Pick out every line in the listing below that contains the string "momento", and copy each of those lines. Case matters.

□ □ □ □

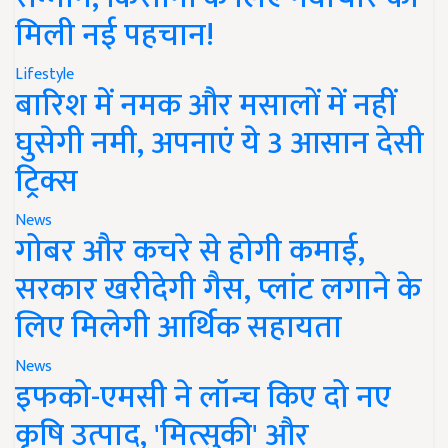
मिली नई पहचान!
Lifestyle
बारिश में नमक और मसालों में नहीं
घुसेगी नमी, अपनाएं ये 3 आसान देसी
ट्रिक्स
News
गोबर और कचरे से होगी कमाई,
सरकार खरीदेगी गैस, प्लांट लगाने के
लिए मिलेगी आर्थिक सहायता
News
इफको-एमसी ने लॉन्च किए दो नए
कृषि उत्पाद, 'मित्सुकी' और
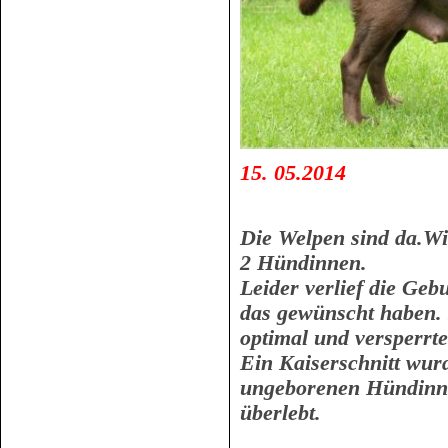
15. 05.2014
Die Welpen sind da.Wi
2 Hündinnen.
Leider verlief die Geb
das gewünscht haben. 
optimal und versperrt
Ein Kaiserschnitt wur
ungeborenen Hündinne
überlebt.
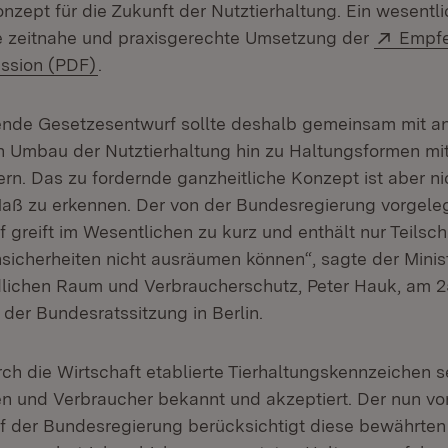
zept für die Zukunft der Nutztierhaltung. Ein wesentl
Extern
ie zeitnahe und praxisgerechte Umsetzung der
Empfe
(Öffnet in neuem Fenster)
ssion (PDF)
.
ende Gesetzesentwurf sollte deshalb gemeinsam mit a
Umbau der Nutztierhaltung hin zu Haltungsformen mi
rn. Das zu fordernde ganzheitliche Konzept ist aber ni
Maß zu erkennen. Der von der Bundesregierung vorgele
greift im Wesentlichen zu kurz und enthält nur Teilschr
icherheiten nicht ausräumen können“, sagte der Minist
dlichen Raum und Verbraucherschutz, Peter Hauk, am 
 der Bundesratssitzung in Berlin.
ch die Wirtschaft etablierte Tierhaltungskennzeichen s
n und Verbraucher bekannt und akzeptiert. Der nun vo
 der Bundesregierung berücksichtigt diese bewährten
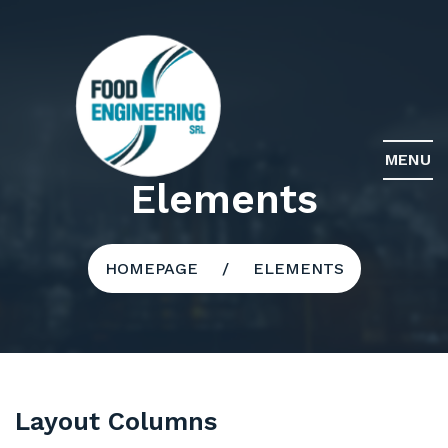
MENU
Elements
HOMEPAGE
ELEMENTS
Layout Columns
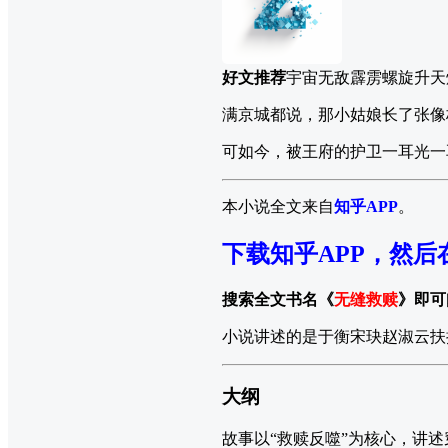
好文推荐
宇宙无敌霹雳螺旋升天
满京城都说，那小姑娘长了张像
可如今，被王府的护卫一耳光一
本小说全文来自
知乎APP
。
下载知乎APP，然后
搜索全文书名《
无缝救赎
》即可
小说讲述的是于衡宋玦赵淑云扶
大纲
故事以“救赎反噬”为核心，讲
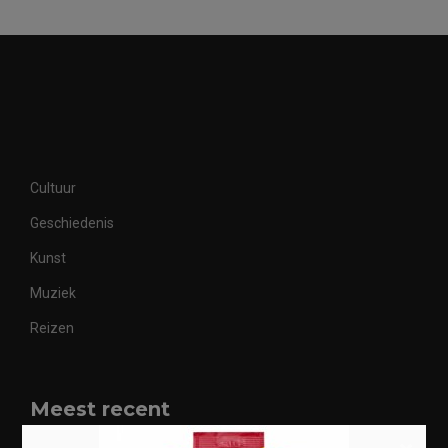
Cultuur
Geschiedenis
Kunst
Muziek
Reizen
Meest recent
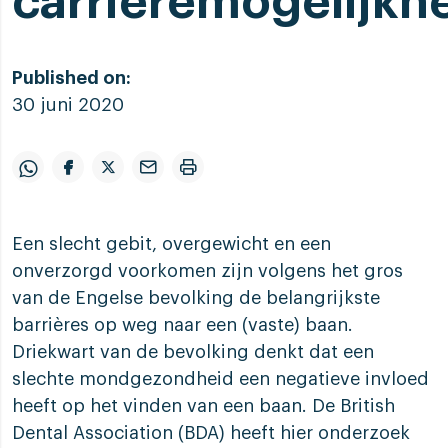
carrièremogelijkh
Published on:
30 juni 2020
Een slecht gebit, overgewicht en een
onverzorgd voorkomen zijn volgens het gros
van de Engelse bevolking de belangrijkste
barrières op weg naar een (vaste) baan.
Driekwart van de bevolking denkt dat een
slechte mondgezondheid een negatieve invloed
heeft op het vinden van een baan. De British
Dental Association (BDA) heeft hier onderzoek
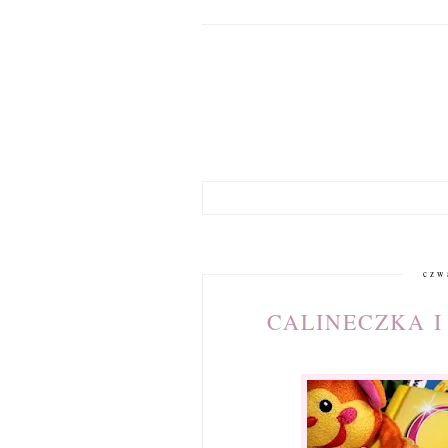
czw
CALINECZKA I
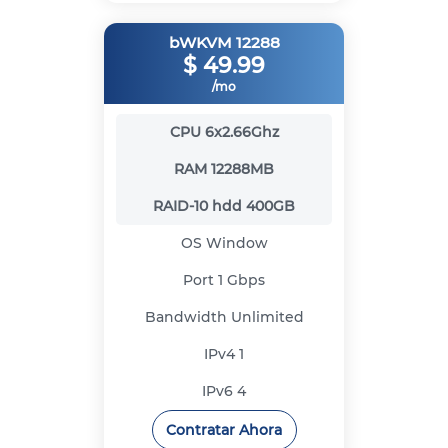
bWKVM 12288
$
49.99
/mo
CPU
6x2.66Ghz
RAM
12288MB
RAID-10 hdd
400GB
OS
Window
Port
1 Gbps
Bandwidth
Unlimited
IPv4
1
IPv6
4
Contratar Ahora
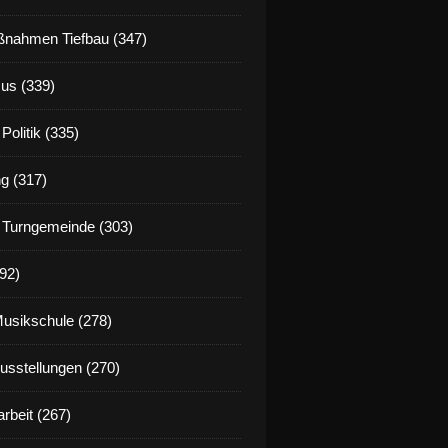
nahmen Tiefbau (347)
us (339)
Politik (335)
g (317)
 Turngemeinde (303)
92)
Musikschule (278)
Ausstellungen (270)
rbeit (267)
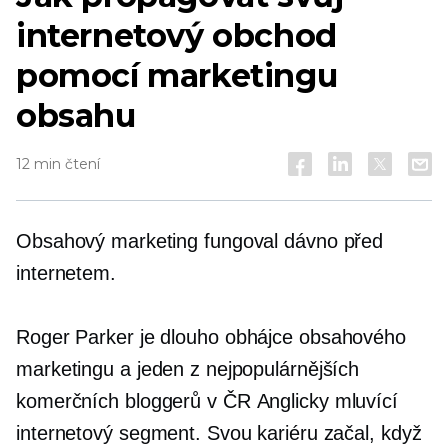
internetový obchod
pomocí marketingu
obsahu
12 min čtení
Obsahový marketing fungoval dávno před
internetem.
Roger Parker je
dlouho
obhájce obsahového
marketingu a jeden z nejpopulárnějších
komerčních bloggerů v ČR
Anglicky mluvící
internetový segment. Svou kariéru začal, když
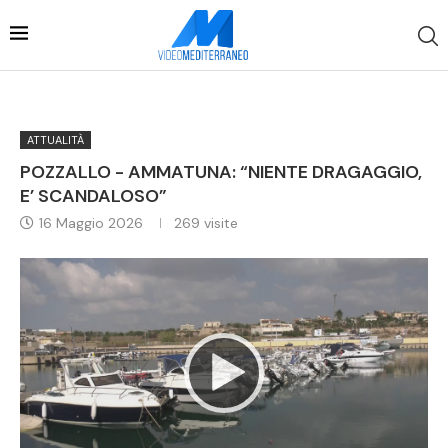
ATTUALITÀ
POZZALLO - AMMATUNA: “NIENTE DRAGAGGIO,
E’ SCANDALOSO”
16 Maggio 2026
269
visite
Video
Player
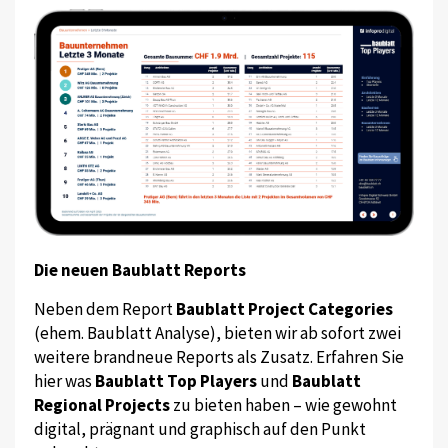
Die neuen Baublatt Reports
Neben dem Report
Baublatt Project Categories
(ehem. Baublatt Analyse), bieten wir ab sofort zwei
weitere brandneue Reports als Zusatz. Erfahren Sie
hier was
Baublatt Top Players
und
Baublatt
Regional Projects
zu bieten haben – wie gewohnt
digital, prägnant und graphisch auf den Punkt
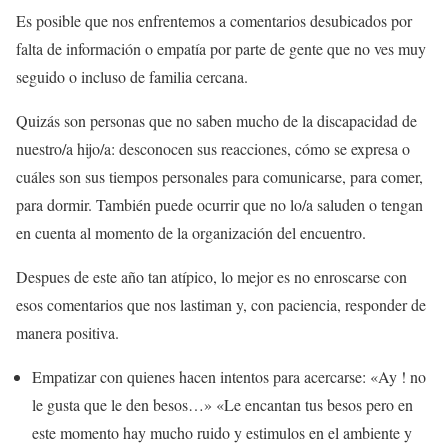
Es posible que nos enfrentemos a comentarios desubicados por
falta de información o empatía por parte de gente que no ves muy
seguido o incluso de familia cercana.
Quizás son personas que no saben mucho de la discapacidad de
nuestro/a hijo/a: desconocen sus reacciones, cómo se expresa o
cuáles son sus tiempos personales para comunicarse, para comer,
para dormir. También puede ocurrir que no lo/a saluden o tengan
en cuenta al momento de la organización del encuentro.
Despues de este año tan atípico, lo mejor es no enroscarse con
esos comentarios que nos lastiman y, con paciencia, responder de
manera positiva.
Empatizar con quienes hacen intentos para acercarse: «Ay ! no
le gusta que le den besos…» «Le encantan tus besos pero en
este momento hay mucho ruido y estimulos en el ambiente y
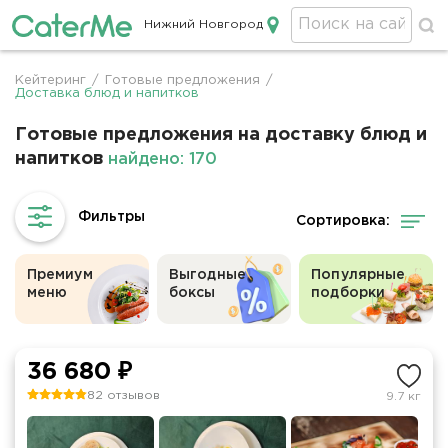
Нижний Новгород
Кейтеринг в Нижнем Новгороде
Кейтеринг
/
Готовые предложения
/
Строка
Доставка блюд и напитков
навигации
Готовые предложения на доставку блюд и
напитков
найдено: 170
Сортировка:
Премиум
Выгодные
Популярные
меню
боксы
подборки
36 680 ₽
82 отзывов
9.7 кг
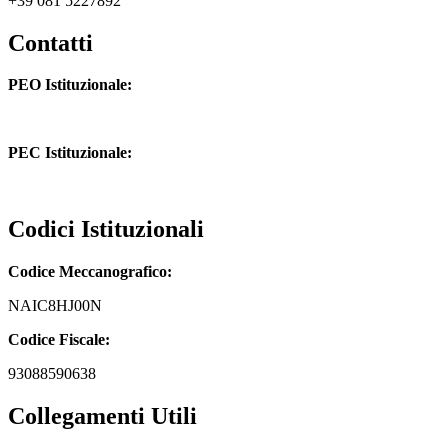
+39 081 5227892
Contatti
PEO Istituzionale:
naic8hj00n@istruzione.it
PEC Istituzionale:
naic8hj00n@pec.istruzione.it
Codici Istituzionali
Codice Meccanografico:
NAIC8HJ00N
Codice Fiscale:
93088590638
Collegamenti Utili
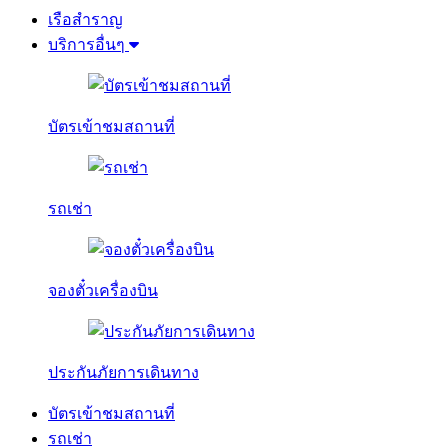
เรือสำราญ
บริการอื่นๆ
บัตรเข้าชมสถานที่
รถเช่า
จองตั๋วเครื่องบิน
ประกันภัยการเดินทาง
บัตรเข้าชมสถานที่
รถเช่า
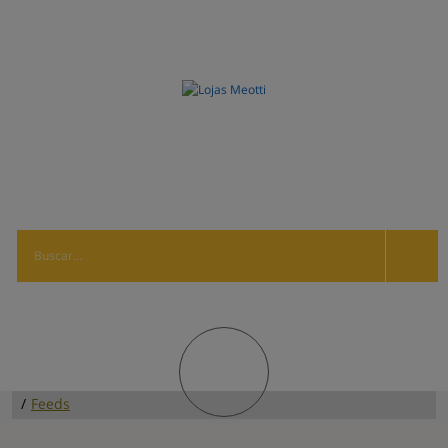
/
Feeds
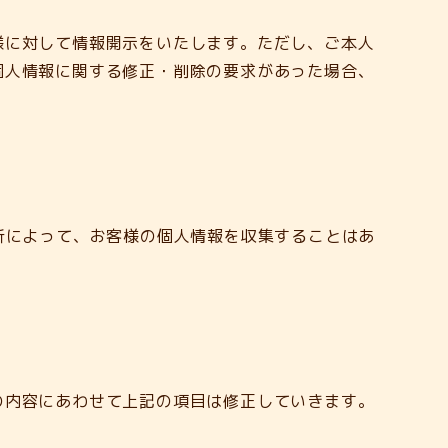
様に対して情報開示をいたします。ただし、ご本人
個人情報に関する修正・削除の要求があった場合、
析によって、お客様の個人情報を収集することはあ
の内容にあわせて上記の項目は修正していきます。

□ □ □ □

_Response to this task_
en cuenta al momento de la organización del encuentro.
este momento hay mucho ruido y estimulos en el ambiente y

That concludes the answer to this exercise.